From the first line to the last, copy the data exactly and drop the pictures.

★ ★ ★ ★ ★

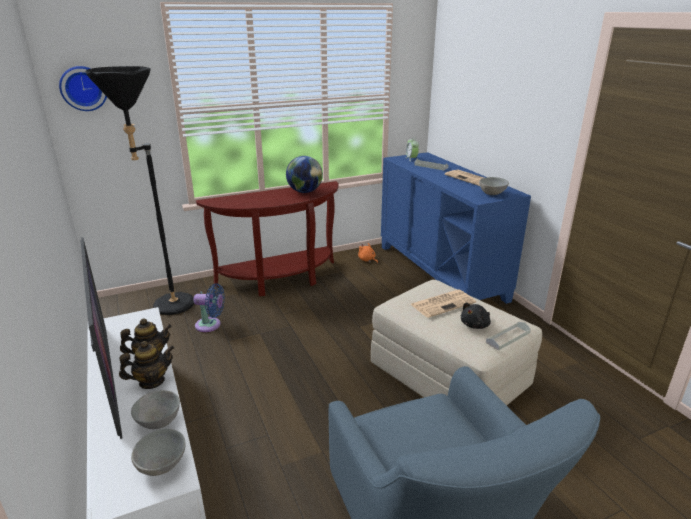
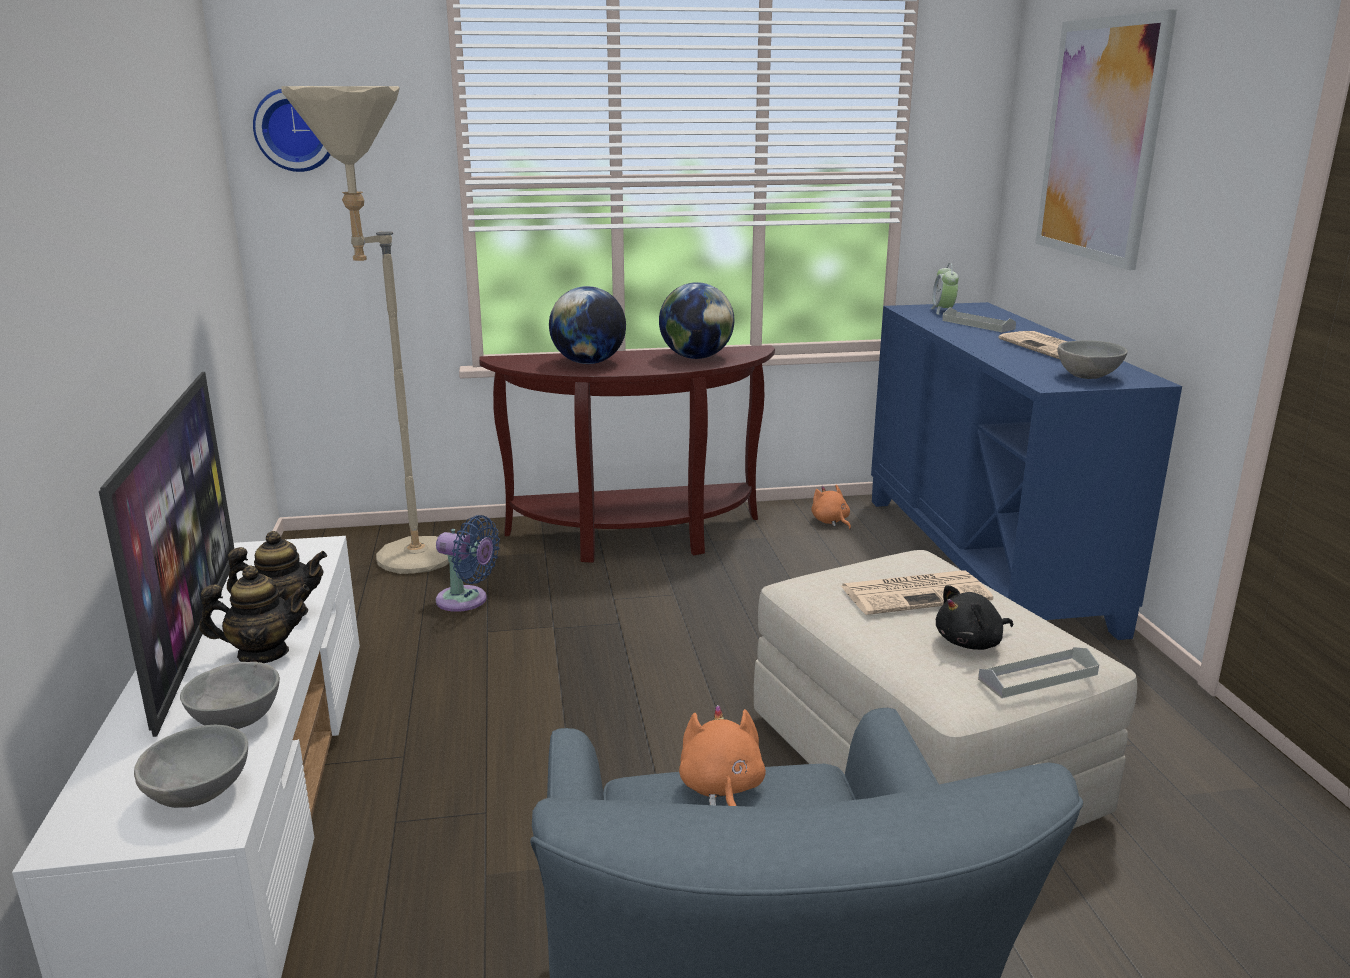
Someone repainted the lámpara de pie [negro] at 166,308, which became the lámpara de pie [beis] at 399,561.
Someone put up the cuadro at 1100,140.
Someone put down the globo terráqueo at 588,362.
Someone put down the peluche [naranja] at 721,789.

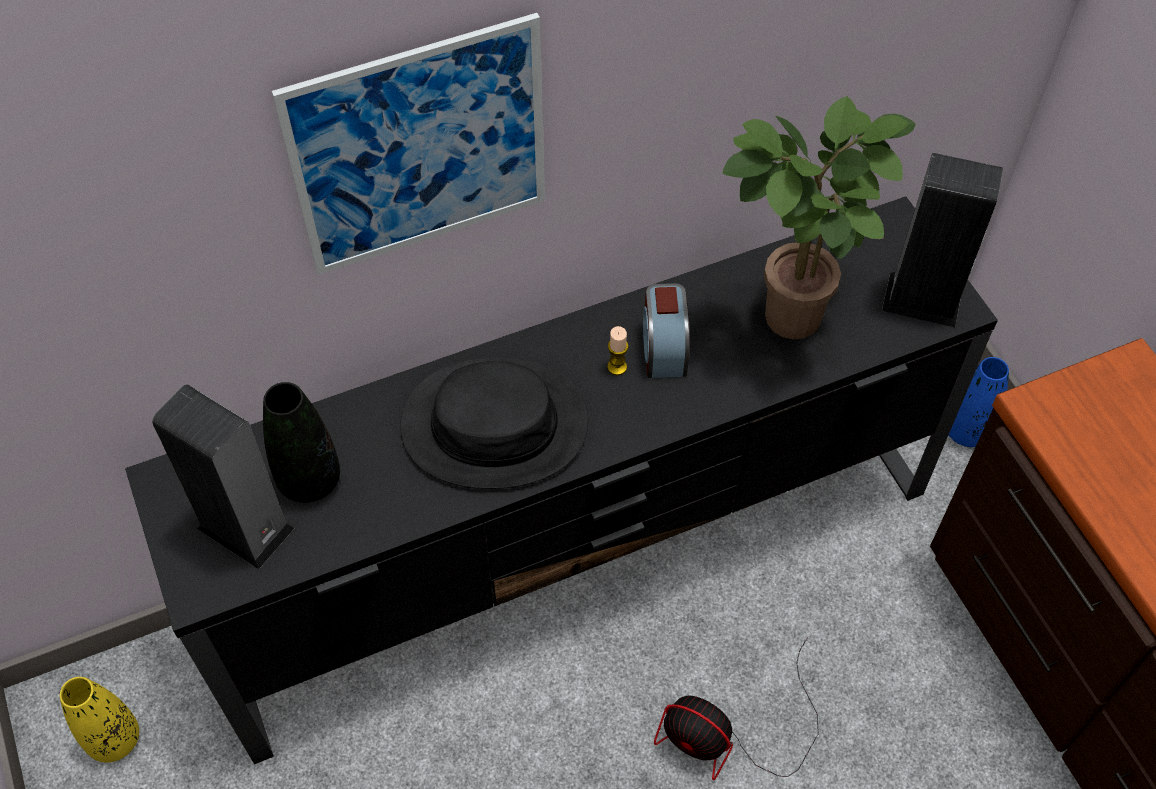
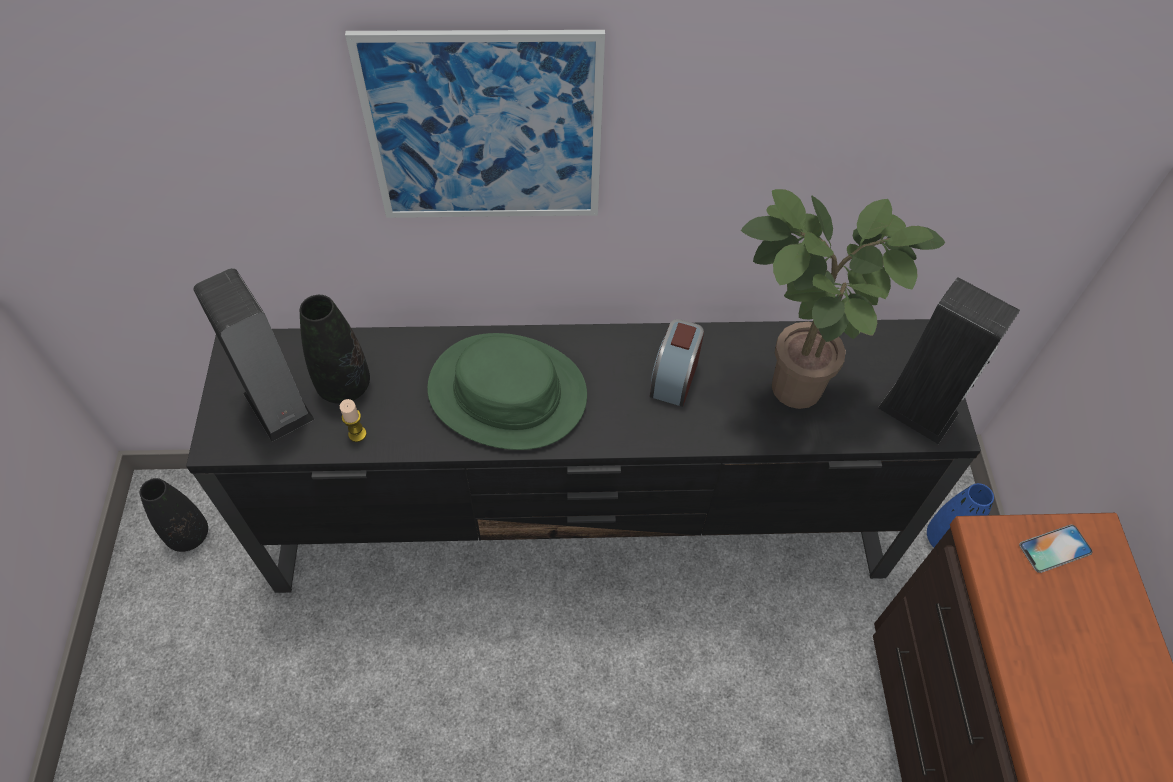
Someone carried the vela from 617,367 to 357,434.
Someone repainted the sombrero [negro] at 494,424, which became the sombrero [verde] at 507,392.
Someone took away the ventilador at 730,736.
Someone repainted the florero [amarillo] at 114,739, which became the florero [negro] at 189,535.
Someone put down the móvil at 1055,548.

★ ★ ★ ★ ★

Response to this exercise ::
Someone repainted the lámpara de pie [negro] at 166,308, which became the lámpara de pie [beis] at 399,561.
Someone put up the cuadro at 1100,140.
Someone put down the globo terráqueo at 588,362.
Someone put down the peluche [naranja] at 721,789.

Someone carried the vela from 617,367 to 357,434.
Someone repainted the sombrero [negro] at 494,424, which became the sombrero [verde] at 507,392.
Someone took away the ventilador at 730,736.
Someone repainted the florero [amarillo] at 114,739, which became the florero [negro] at 189,535.
Someone put down the móvil at 1055,548.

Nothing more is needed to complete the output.